# interesting concept question



## hma123 (Jun 5, 2013)

I have been reading this boxing bio on a fighter and a very interesting page came up about a conceptual tool he used when fighting........ Staying eye level with opponents and no matter where their eyes go he'd follow them? he explains it like an ocean waves he follows them side to side up/down etc........ (also considering your opponent is shorter or same height)
Heres the actual page:


"the key is always being lined up with your opponents eyes,like you're trying to stay on level with a wave in the ocean. Up and down side to side stay level with his eyes."
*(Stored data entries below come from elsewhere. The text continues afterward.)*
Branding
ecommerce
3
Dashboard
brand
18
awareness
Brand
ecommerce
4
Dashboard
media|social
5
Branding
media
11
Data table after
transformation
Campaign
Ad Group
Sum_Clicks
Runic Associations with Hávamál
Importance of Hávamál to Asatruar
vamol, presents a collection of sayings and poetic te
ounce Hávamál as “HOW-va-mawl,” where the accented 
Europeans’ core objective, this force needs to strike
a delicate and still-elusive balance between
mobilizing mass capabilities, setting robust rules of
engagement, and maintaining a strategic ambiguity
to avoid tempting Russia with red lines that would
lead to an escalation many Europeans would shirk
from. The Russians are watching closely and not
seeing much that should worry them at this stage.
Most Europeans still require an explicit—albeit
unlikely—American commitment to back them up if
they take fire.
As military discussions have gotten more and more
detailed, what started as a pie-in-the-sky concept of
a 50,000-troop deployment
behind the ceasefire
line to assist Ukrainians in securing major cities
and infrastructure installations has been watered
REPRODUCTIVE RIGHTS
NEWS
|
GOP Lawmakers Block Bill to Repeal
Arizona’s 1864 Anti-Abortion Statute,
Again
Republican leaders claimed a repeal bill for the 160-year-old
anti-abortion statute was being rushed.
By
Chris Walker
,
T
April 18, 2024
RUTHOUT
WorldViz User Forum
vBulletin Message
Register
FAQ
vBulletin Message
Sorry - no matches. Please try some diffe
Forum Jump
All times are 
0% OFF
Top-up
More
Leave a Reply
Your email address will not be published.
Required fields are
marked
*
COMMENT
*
He goes on to then explain how it forces you to punch straight, and naturally will protect your face more with your shoulders.
Now ive been to both boxing and kickboxing gyms over years and NEVER heard of this, but seems VERY interesting. 
Im asking if anyone else has heard of this and if you havent what do you think of it? Thoughts?


----------



## Danny T (Jun 6, 2013)

Eyes lie.
We practice looking one place and attacking elsewhere.


----------



## Touch Of Death (Jun 6, 2013)

A sport tactic at best. Let him react to what you do, on the street.
Sean


----------



## Cyriacus (Jun 6, 2013)

That wouldnt last two seconds against adrenalin.


----------